Tarea 1:
En el texto sobre la Escuela de Agrónomos, ¿qué otro derribo futuro se menciona?
Tarea 2:
Reescribe el fragmento del texto sobre la Escuela de Agrónomos que comienza en "Sólo pretendo efectuar" y termina tras "y menos político.", sustituyendo "patrimonio" por "legado".
Tarea 3:
Prolonga el texto sobre la Escuela de Agrónomos a partir de su última frase.

Texto seleccionado:

● ● ●

No seré yo quien se encargue de defender el auténtico valor patrimonial e histórico de lo destruido porque esa labor le ocupa a arquitectos, historiadores de la arquitectura y críticos, que en este caso como otros, como el futuro derribo del antiguo cine Metropol, ha espoleado a los críticos “antisistema” aunque sin mucho éxito ante hechos consumados con nocturnidad. Pero si atenderé a quienes sostienen que la Escuela de Agrónomos fue diseñada como un todo y los pabellones arruinados formaban parte de un conjunto, como recuerda la familia del arquitecto quien donó al Colegio de Arquitectos el archivo personal de su trabajo realizado en Valencia: la antigua Facultad de Derecho, la que fue de Filosofía y Letras o la Universidad Laboral de Cheste. Tampoco entraré a enjuiciar por higiene intelectual cuestiones relacionadas con vinculaciones políticas o no del creador. Si en esto del arte y la arquitectura empezáramos por ahí nos señalarían como talibanes, capaces de destruir ciudades enteras y museos en nombre de la verdad única y el pecado.
Sólo pretendo efectuar una reflexión sobre el gran daño que las decisiones políticas en nombre del progreso puede hacer sobre nuestro patrimonio, el de todos. Pero también lo quiero hacer con relación a la forma en que respetamos nuestras leyes, las mismas que nos hemos dotado, y los preceptos y singularidades que éstas atienden en defensa de un patrimonio que quienes las han aprobado ahora incumplen impunemente sin que nadie ponga remedio social, y menos político.
Actualmente, muchos se arrepienten de lo escaso que nos queda en una ciudad que muy poco ha protegido su trama urbana y menos su arquitectura histórica y civil, una sociedad capaz de haber dejado caer barrios como el Carmen, romper otros como Velluters, aún en estado de abandono, y casi aniquila el Cabanyal. Los mismos que atronaban en su día en pro de la arquitectura histórica, permiten hoy su destrucción.

● ● ●

Extractos del listado:
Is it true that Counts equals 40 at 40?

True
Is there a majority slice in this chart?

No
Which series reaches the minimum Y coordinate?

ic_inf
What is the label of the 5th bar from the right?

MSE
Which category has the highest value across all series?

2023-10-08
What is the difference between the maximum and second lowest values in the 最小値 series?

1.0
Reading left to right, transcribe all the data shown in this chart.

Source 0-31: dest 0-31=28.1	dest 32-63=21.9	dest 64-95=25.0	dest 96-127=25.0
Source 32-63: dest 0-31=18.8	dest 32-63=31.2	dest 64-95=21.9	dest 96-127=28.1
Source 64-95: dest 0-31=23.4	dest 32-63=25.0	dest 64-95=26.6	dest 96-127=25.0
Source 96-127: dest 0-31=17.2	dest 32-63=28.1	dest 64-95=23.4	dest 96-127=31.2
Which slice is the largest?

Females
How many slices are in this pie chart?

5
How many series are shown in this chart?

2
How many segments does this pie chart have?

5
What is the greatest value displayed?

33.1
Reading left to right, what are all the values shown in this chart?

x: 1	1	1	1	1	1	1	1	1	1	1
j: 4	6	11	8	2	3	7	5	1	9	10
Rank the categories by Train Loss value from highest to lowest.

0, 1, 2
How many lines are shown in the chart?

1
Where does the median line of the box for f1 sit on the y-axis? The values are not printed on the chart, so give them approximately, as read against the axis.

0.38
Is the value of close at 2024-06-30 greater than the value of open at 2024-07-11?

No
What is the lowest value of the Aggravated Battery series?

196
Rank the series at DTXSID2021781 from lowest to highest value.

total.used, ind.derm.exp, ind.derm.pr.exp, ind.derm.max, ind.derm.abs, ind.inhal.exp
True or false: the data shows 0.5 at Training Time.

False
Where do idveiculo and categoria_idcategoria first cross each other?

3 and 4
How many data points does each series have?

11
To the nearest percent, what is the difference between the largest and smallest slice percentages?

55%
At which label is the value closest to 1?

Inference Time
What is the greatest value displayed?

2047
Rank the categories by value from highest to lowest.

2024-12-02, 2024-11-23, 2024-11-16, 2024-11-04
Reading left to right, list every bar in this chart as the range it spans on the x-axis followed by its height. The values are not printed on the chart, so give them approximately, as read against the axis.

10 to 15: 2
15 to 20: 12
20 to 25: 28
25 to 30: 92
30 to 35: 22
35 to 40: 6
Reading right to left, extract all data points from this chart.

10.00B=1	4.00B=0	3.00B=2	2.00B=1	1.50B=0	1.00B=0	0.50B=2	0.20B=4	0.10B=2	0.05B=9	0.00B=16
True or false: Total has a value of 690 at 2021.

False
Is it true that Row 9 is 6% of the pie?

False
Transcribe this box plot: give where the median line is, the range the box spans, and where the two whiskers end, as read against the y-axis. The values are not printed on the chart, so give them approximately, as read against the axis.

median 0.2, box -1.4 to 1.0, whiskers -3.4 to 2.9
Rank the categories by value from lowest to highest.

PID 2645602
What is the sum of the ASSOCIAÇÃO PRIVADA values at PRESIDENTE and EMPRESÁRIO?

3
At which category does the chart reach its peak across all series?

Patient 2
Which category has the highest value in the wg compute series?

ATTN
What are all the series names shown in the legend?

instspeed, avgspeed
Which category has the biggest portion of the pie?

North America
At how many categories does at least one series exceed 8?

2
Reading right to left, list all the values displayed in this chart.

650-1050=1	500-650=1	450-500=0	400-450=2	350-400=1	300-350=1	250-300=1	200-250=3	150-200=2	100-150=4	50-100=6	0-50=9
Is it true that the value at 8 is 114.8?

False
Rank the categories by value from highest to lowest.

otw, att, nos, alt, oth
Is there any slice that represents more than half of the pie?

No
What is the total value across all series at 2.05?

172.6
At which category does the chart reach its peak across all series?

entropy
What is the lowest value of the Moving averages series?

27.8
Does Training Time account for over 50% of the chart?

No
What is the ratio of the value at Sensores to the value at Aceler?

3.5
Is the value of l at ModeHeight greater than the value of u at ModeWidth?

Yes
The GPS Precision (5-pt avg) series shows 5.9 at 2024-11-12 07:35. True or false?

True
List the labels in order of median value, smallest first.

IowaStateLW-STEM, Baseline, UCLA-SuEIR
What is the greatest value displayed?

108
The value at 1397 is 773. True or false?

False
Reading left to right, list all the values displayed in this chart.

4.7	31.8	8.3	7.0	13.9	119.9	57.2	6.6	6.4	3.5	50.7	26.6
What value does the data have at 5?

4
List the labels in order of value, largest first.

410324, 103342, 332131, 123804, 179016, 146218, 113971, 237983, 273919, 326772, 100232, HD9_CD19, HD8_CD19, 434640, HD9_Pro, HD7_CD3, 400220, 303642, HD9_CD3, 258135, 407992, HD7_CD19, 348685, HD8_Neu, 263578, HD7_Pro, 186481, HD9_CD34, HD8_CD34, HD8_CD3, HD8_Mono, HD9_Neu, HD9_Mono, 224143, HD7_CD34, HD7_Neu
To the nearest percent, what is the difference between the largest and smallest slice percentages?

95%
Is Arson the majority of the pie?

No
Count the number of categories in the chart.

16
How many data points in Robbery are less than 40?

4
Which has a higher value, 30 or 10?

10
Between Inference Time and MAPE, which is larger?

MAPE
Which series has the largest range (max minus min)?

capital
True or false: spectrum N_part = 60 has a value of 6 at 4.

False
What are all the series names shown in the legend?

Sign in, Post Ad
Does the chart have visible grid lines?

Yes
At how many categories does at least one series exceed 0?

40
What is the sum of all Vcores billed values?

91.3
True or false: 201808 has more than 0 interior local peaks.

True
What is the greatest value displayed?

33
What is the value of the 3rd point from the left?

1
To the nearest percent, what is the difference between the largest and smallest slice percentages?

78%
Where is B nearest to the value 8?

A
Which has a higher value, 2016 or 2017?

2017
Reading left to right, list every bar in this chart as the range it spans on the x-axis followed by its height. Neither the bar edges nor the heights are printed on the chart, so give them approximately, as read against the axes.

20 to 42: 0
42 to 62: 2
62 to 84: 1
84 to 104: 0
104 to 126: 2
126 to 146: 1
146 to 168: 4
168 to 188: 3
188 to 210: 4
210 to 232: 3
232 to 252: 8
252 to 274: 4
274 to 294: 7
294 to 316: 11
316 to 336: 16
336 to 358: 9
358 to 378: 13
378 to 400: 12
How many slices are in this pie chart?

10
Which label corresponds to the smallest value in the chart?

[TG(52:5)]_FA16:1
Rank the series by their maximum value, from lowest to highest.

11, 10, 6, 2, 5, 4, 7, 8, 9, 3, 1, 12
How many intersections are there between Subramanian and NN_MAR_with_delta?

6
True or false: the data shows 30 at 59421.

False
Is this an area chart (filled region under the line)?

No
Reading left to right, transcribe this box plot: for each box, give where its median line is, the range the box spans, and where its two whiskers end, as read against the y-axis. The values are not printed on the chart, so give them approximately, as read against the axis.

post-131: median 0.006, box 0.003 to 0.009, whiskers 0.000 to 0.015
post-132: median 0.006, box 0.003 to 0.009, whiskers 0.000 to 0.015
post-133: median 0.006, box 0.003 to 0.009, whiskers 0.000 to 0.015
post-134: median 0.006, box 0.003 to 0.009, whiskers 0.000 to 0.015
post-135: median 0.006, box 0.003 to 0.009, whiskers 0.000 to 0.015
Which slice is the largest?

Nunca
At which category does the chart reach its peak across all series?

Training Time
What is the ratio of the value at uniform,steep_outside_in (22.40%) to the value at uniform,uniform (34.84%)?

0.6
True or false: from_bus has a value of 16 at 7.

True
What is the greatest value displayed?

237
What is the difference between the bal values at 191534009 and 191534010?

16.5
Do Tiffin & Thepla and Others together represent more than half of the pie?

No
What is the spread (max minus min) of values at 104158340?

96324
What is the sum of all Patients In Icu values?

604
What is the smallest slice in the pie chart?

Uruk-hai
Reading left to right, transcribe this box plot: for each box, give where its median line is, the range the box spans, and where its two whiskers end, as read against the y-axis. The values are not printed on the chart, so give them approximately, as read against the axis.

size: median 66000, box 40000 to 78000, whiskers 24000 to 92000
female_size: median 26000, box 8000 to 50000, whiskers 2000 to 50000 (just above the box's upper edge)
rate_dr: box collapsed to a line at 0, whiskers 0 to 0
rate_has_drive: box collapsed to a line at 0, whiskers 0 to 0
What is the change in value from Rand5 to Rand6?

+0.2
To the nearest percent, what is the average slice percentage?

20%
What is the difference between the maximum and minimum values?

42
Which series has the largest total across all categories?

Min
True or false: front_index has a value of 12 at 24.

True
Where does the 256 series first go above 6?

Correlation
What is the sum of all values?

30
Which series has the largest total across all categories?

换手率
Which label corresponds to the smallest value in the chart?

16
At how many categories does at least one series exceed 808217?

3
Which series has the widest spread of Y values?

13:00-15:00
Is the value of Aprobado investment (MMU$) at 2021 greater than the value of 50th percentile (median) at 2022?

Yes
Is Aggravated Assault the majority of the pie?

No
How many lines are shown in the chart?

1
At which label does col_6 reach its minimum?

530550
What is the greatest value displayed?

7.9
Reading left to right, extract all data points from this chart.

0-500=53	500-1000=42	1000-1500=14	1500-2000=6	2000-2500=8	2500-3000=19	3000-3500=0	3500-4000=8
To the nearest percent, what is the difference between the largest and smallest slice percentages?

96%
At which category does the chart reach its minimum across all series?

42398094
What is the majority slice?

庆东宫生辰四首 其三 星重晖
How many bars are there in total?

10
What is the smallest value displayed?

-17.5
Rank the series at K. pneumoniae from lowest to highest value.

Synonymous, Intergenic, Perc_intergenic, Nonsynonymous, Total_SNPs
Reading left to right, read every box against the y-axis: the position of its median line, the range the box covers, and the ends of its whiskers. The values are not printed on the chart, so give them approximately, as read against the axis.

● ● ●

Respuesta esperada 1:
El del antiguo cine Metropol.

Respuesta esperada 2:
Sólo pretendo efectuar una reflexión sobre el gran daño que las decisiones políticas en nombre del progreso puede hacer sobre nuestro legado, el de todos. Pero también lo quiero hacer con relación a la forma en que respetamos nuestras leyes, las mismas que nos hemos dotado, y los preceptos y singularidades que éstas atienden en defensa de un legado que quienes las han aprobado ahora incumplen impunemente sin que nadie ponga remedio social, y menos político.

Respuesta esperada 3:
Pero lo mejor de todo es que cuando salimos por ahí volvemos sorprendidos por la forma en que sociedades modernas protegen sus centros históricos e incluso han reconstruido casi de forma idéntica después de conflictos bélicos. Nosotros siempre nos hemos de conformar con pastiches y esas franquicias de terraza y olor a fritanga con permiso municipal y autonómico que han acabado con las tiendas históricas del centro de Valencia, o antiguos barrios con solera que hemos visto arruinar en manos de los especuladores con el aval político de turno. Así somos y así nos va a base de una arquitectura y un urbanismo que ha crecido a base de actuaciones disparatadas en nuestras plazas y principales calles.
Por cierto, la antigua Escuela de Agrónomos no es el primer edifico de Moreno Barbera que nuestros políticos contemporáneos han “arruinado”. Casualmente, los mismos que ahora gobiernan la Generalitat y forman parte de Derribos Botànic, acabaron con la fisonomía del auditorio del complejo de Cheste con la excusa de que aquello sería un nuevo edificio modélico, de gran futuro cultural y bien protegido frente a las inclemencias ambientales. Ahí está desde hace décadas su resultado. Un muro de ladrillo con ventanales como fachada que no dice nada pero sobre el que había que actuar a finales de los ochenta y comienzos de los noventa también en nombre de la supuesta modernidad y el nuevo progreso.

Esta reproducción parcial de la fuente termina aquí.